## The data
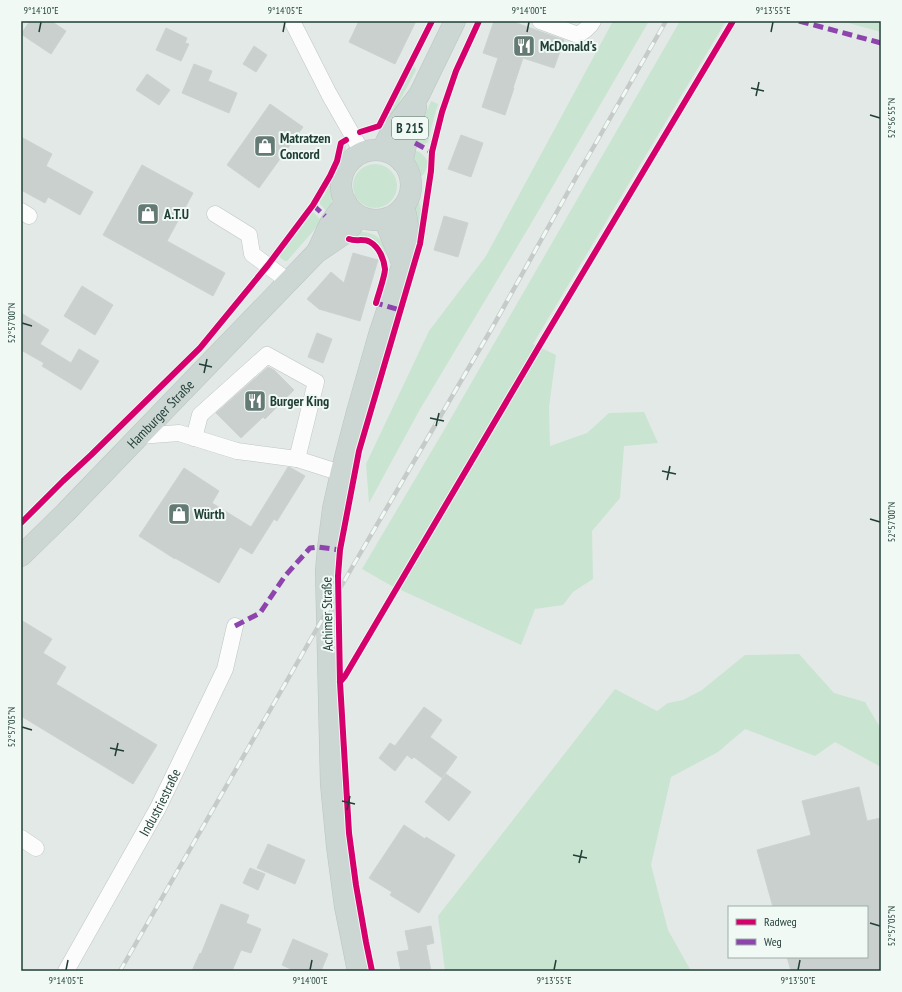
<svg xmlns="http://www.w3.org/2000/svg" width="902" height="992" font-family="'PT Sans Narrow',sans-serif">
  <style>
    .green { fill: #cae4d2 }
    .building { fill: #cad0ce; stroke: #cbd2cf }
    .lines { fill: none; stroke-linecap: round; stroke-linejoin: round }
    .minor-casing { stroke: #c0c6c3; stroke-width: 17 }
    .major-casing { stroke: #bbc5c3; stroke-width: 22 }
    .minor { stroke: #fbfcfb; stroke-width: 16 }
    .major { stroke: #ccd6d3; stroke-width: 21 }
    .rail-casing { stroke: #c6cbca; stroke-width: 4.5 }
    .rail { stroke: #f1f9f5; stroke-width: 3; stroke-dasharray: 9; stroke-linecap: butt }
    .quiet { stroke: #8e44ad; stroke-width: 5; stroke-dasharray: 10 5; stroke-linecap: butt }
    .cycleway-casing { stroke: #f1f9f5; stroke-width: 8 }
    .cycleway { stroke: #d6006c; stroke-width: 6 }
    .ticks { fill: none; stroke: #1f3e36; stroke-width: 1.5 }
    .labels { text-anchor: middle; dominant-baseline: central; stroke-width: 4; stroke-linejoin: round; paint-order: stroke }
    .shield { fill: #f1f9f5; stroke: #5e766f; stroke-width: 1 }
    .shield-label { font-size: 13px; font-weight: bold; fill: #1f3e36 }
    .poi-label { font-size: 14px; font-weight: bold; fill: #1f3e36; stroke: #f1f9f5; text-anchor: start }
    .street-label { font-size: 14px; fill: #1f3e36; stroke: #f1f9f5 }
    .neatline { fill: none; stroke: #1f3e36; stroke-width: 1.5 }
    .ticks-label { font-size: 10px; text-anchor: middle; fill: #1f3e36 }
  </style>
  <rect width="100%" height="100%" fill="#e3e9e6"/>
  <path class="green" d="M613,21H649L529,227L419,411L369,503L366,464L429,331L486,256Z
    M680,21H726L533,344L556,355L549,407L550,446L587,433L609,413L644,412L658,443L624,446L620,498L592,531L593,579L573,592L563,605L535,609L521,645L390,585L362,569L447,425Z
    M841,21H881V32Z
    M413,64L416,70L387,125H385L383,123Z
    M431,101L438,104L434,117L428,142C423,146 419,143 414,141Z
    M346,145C346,157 338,165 335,175C331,189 335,198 328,213L320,204V201L325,194L344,146Z
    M411,151C420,150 422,154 428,161C426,170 426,175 416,179C412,170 410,161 411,151Z
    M353 186a22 22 0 1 1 44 0a22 22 0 1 1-44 0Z
    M415,195C425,208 420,226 418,241L413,206Z
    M311,212H313L322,221L287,261H285L278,256Z
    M362,232C384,233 386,248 387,266H385C381,245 376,239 355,237L356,233Z
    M799,654L834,693L865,702L881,729V767L835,742L815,756L745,729L718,752L671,777L651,865L668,930L691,971H445L438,916L615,689L657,711L668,703L683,700L702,690L745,655Z"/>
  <path class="building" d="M30,21H51L66,31L51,54L21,34Z
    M359,21H416L395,64L349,42Z
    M494,21H511L564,40L554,68L523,58L513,88H514L505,115L482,107L498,58L483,53Z
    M166,28L187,38L185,43L189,44L181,61L156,50Z
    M254,46L267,55L256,72L243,64Z
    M194,64L212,71L208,81L237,93L229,113L182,93Z
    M147,74L170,90L159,105L136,90Z
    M270,104L303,127L259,188L227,165Z
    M461,135L483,143L471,177L448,169Z
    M21,137L52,154L46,166L93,192L80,215L48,197L45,203L21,190Z
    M142,165L193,193L167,241L225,273L213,296L103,235Z
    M444,216L468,223L458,257L434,250Z
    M353,253L378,260L360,321L319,309L307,299L331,272L344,283Z
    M82,286L113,305L95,335L64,316Z
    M21,313L49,330L40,344L71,363L79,349L99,361L81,390L42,366L44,363L21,350Z
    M317,333L332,339L323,363L308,357Z
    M268,367L274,370L294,390L265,419L263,417L241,438L216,413Z
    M288,467L291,468L305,476L277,521L274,519L252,554L240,547L219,583L175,558V559L139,536L184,468L219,491L212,503L251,527Z
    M21,620L52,639L43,653L66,667L56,684L157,745L133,784L21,716Z
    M424,707L442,720L430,737L457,757L442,778L414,757L412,759L407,755L395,771L379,758L390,743L395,746Z
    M446,774L471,792L449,821L425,802Z
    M859,787L867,821L881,818V971H791L787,957H867V907H773L757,850L811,835L802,801Z
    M404,825L425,839L426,837L455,855L419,913L390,895L392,892L369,878Z
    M268,844L305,860L295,884L257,868Z
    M250,868L265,874L258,890L243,883Z
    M221,904L249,915L246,923L261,929L251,953L241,950L232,971H192L200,953L201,954Z
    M431,926L434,943L426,945L431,971H401L397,952L409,950L405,931Z
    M293,939L328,954L321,971H295L282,965Z"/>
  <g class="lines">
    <g class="minor-casing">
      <g id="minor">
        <path d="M292,21L329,94L362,152"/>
        <path d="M540,21L578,35C584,31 590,27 593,21"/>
        <path d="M21,211L29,216"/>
        <path d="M215,214L249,235L252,254L288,281"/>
        <path d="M139,436L179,433L237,451L297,459L341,473"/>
        <path d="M194,438L200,415L267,355L316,382L297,459"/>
        <path d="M21,838L36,848"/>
        <path id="s1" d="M66,971L158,808L225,669L235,626"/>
      </g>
    </g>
    <g class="major-casing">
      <g id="major">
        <circle cx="376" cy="185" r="35"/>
        <path d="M382,150L391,132L419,95L455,21"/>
        <path d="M402,162L407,140L416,107"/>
        <path d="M385,221L403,265"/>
        <path d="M317,252L331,222L346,202"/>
        <path id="s2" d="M21,556L65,513L316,253L344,234L360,217"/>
        <path d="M358,971L345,906L337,846L331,784L326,571L328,548L333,509L341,473L357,412L379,335L407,251L409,234L406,215L403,209"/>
      </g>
    </g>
    <use href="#minor" class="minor"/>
    <use href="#major" class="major"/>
    <g class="rail-casing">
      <path id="rail" d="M120,971L354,564L492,328L578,174L666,21"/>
    </g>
    <use href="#rail" class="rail"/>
    <path class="quiet" d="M799,21L881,43
      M415,143L432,152
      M313,205L325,216
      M377,300L376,303L400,310
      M235,626L260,613L285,576L310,548L318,547L340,550"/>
    <g class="cycleway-casing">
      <path id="cycleway" d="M360,132L379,126L432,21
        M349,239C356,242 363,238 370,242C379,247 384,259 385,269C385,276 378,295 376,303
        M21,523L63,481L91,455L200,348L268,265L313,205L330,176L337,161L341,143L346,140
        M340,682L345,676L544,338L733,21
        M372,971L366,942L356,885L349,833L340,682L338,576L340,550L359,451L420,244L431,171L432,152L442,112L456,71L479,21"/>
    </g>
    <use href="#cycleway" class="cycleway"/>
  </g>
  <path class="ticks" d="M39,32L41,22M283,32L285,22M527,32L529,22M771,32L773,22M751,88L764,91M756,96L759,82M870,115L880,118M22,323L32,326M199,364L212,367M204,373L207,359M430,418L444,421M436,426L439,413M662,471L676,474M667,480L670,466M870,519L880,522M22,727L32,730M110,748L124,751M115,756L118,743M342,801L355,804M347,810L350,796M573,855L587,858M579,863L582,850M870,923L880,926M66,970L68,960M310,970L312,960M554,970L556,960M798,970L800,960"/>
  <defs>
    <g id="restaurant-square" transform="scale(1.15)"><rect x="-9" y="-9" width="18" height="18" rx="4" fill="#647a74" stroke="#f1f9f5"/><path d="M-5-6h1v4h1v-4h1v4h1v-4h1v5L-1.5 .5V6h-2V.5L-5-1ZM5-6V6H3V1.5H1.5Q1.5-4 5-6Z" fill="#fff"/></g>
    <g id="shop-square" transform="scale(1.15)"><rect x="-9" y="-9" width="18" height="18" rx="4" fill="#647a74" stroke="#f1f9f5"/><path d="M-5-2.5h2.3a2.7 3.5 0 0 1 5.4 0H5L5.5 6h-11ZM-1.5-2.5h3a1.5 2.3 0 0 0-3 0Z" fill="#fff"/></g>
  </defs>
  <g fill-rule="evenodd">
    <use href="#restaurant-square" x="524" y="46"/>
    <use href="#shop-square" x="265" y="146"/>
    <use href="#shop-square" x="148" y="214"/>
    <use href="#restaurant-square" x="255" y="401"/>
    <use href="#shop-square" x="179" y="514"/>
  </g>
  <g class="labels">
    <rect class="shield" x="392" y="117" width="36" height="22" rx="3"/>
    <g class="shield-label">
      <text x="410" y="128">B 215</text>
    </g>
    <g class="poi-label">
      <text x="540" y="46">McDonald's</text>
      <text x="280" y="138">Matratzen<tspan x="280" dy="16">Concord</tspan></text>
      <text x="164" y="214">A.T.U</text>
      <text x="270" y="401">Burger King</text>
      <text x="194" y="514">Würth</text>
    </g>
    <g class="street-label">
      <text stroke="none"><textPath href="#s2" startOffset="199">Hamburger Straße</textPath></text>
      <text transform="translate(327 614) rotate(-91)">Achimer Straße</text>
      <text stroke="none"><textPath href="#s1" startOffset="193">Industriestraße</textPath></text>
    </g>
  </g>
  <rect width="902" height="992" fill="none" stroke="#f1f9f5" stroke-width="44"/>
  <rect x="728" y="906" width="140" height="52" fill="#f1f9f5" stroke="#9daea9"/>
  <rect x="736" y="919" width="20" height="6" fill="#d6006c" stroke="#9daea9"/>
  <text x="764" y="926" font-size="12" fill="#1f3e36">Radweg</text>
  <rect x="736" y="939" width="20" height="6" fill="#8e44ad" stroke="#9daea9"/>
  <text x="764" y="946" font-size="12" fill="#1f3e36">Weg</text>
  <rect x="22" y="22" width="858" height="948" class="neatline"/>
  <g class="ticks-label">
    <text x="41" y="14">9°14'10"E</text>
    <text x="285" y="14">9°14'05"E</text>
    <text x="529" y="14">9°14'00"E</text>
    <text x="773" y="14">9°13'55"E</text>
    <text transform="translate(891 118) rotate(-90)" y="4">52°56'55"N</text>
    <text transform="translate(11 323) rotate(-90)" y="4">52°57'00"N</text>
    <text transform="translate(891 522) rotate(-90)" y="4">52°57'00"N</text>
    <text transform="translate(11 727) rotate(-90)" y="4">52°57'05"N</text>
    <text transform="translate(891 926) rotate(-90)" y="4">52°57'05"N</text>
    <text x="66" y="984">9°14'05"E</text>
    <text x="310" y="984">9°14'00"E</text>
    <text x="554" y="984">9°13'55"E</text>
    <text x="798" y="984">9°13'50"E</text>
  </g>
</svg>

## Exercise goal
Look through the entries. Copy out each line with "lines" in it.

## The completed task
    .lines { fill: none; stroke-linecap: round; stroke-linejoin: round }
  <g class="lines">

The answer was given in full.